The only thing that can be said for pressures are the pressure of the liguid/gas condition at a particular temp.
There are tables that will give this value for different gases. To give an example: say I have a 30lb cylinder with 10 pounds of R12 inside. If you go to the table and look at sea level with a 90 deg day the pressure will be exactly xxx lbs. Over 100. If you have the same cyl with 2 lbs of R12 with the same temp/altitude the pressure will be the same. If one keeps removing and let stabilize the refrigerant, there will be a point at which the liquid boils off maintaining that pressure untill no liquid exists in the container. At this point the pressure starts to drop and continues in proportion to the gas remaining in the system.

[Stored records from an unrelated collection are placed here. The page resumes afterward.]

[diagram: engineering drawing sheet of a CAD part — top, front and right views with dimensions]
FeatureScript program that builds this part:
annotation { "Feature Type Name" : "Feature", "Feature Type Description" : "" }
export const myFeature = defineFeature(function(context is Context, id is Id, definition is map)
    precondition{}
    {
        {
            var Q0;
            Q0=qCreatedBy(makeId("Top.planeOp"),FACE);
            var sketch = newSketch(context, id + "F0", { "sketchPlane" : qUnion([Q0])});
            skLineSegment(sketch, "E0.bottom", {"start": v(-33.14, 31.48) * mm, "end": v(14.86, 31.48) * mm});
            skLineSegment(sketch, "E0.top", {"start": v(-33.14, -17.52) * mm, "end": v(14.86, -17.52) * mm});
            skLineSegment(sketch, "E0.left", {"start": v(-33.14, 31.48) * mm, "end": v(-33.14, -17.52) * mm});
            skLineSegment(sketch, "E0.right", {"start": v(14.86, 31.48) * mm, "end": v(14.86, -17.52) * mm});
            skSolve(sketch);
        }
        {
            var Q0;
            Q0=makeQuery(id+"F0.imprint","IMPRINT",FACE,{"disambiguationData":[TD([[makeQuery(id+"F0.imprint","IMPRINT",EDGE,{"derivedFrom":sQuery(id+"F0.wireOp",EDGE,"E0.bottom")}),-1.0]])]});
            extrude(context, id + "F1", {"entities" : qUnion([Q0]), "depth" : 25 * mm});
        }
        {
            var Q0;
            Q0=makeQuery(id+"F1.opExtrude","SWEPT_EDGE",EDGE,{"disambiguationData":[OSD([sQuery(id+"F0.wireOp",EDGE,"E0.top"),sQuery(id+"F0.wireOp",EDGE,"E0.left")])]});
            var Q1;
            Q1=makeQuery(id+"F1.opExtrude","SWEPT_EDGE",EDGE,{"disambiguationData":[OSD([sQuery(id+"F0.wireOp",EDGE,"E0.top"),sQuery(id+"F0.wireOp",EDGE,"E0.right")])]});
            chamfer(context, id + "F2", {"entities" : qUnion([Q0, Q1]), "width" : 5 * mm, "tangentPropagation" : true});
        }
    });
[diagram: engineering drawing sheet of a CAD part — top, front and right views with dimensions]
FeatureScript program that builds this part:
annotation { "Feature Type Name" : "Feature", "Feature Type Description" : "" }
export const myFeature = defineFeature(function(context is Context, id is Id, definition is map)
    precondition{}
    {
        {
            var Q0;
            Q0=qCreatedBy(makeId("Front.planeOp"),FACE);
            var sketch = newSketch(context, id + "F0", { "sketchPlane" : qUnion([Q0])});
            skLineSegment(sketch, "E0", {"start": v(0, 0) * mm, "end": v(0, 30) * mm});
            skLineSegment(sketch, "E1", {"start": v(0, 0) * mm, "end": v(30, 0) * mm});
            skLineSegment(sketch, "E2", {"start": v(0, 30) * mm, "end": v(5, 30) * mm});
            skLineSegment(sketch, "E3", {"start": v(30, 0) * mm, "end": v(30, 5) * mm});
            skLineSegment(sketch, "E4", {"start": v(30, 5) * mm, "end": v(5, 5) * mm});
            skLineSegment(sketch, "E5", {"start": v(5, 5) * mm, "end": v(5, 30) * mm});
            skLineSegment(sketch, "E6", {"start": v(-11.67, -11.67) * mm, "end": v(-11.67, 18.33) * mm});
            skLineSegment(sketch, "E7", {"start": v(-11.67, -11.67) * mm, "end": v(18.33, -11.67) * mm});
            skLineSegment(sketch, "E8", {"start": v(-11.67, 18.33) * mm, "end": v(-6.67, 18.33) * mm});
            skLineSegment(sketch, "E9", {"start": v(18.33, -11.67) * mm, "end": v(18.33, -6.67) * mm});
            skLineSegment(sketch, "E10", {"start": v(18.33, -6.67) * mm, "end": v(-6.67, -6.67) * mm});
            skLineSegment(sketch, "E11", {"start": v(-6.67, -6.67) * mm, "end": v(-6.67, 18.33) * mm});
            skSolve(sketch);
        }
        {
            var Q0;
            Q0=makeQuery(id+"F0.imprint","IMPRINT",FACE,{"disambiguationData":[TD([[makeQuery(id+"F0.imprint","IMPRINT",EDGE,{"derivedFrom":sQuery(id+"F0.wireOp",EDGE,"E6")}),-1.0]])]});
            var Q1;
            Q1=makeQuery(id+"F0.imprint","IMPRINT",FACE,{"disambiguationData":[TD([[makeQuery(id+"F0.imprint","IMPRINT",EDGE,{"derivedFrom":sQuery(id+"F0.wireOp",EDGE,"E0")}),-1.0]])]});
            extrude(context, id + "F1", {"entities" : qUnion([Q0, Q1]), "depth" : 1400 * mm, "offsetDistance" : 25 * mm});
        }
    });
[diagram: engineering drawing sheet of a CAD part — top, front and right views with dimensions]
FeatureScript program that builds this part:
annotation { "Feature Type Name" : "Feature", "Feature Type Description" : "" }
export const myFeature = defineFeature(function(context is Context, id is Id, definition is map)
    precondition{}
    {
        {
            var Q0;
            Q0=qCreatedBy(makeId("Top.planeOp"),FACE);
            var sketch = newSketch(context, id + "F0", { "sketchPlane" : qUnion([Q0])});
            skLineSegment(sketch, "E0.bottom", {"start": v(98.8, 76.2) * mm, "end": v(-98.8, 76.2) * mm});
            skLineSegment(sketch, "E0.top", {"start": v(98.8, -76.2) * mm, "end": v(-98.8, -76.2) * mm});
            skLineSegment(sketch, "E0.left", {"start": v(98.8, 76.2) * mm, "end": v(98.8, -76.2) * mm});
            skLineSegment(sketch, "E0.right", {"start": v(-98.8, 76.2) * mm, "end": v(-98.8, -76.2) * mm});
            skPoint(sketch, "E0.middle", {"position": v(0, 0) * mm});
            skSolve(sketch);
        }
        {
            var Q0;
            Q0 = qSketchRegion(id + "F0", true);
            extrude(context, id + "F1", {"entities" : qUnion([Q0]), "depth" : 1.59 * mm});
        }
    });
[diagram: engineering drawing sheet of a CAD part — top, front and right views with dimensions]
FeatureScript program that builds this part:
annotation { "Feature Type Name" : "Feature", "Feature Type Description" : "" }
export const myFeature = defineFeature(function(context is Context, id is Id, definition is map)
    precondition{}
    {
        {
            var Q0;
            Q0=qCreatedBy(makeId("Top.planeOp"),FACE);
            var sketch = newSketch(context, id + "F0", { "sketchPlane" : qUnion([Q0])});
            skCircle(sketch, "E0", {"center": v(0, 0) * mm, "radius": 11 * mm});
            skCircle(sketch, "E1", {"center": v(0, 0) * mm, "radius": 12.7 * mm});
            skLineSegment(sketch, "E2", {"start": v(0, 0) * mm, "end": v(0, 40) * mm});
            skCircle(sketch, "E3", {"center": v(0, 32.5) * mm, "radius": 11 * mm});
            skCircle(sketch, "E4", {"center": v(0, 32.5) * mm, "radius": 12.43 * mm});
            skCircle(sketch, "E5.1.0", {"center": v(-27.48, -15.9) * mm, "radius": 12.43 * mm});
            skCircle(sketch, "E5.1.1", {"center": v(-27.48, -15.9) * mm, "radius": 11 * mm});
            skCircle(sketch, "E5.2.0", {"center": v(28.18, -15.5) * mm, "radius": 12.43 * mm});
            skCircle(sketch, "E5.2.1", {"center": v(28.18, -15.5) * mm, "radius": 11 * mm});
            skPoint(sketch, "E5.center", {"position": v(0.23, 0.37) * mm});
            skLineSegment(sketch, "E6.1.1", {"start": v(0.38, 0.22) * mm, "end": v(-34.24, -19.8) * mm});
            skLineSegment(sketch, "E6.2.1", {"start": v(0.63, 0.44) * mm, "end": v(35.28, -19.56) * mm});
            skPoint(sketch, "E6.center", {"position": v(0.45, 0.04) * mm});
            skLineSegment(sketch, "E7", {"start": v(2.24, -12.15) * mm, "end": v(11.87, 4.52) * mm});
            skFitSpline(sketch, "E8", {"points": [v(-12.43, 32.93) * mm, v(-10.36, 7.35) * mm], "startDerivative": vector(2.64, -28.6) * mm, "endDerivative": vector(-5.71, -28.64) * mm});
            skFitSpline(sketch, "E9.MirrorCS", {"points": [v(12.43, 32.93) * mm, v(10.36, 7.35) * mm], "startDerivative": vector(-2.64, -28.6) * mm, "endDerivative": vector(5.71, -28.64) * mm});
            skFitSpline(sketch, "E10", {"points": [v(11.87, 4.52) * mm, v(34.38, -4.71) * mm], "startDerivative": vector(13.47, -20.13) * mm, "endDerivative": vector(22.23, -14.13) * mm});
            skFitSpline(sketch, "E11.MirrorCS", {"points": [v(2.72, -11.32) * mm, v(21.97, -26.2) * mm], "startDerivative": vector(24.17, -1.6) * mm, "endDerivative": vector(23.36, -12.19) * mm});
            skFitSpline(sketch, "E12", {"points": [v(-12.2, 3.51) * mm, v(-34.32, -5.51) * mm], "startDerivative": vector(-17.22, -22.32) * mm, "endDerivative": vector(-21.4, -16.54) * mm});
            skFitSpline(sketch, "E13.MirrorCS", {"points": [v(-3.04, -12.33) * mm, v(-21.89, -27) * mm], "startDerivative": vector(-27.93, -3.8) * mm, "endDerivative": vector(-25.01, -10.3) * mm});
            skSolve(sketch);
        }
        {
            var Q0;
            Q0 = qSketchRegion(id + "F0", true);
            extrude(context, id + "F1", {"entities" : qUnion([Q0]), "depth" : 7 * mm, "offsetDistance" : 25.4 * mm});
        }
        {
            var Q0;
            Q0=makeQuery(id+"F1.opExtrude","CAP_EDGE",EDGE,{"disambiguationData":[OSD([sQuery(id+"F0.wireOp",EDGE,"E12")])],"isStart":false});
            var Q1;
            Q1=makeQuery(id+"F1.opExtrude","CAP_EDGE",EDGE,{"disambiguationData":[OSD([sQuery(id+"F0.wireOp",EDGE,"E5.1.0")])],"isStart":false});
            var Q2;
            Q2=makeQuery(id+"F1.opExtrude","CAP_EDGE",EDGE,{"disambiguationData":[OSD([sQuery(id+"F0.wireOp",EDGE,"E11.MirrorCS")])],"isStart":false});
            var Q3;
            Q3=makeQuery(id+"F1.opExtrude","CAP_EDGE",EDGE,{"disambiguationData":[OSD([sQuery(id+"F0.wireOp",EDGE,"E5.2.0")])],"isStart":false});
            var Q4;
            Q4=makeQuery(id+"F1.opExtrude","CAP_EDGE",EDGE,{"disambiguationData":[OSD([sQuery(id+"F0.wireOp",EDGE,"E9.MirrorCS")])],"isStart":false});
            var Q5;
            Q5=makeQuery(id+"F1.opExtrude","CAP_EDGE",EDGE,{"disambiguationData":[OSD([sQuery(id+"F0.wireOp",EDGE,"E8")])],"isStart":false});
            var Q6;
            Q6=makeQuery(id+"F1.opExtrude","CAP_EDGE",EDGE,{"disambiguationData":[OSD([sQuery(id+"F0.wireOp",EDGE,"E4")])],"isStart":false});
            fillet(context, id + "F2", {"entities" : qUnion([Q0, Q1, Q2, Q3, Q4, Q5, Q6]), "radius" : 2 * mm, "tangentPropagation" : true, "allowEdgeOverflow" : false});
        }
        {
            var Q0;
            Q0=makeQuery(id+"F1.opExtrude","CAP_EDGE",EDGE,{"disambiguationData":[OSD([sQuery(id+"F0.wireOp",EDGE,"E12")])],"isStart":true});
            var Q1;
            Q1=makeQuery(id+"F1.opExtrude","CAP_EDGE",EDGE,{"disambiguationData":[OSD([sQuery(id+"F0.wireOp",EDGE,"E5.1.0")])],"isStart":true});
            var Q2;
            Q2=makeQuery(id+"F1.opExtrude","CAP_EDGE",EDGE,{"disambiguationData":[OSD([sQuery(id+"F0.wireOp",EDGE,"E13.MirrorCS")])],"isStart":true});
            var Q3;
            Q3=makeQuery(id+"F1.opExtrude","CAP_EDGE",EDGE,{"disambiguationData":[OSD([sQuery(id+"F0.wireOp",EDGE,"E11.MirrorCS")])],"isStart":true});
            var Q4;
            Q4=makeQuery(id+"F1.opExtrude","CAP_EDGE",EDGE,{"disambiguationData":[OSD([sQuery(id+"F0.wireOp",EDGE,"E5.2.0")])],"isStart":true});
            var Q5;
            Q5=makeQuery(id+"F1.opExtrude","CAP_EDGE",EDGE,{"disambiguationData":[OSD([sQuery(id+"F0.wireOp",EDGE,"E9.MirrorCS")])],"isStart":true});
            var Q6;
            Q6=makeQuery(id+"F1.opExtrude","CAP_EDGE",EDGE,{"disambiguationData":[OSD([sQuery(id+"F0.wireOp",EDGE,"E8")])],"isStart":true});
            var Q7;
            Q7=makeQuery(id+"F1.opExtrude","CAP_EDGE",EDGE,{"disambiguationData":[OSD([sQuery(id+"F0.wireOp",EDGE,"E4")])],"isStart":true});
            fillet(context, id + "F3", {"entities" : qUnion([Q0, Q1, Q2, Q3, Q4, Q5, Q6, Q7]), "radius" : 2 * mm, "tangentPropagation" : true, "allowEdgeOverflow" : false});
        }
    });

So, a proper charged system will have xxxlbs at rest pressures equalized low and high side. A system with half a charge will have exactly the same pressure because at any temp the equilibrium between liquid and gas is a constant.
As to the dynamic situation, your pressures are generally all right. The low side is a little high if you did your performance test properly at 2000 rpms. Your hi side pressures are probably low but have more to do with the heat exchanging properties of the test. Was there a good fan on the condenser? How long had the car ran in one place? The tell tale is of course the sight glass on the R12 system. With your pressures and the visible foam in the glass I would say you could probably use any where from 0.5 to 1.0 lbs. The proper way to know is to recover the refrigerant and weigh out the proper fill.
As another example of the nature of pressures in refrigeration systems. Two cylinders of refrigerant are setting on the floor and are not labeled. If one were to know that one was R12 and the other R134a the chart and a guage and a thermometer would tell us which was which.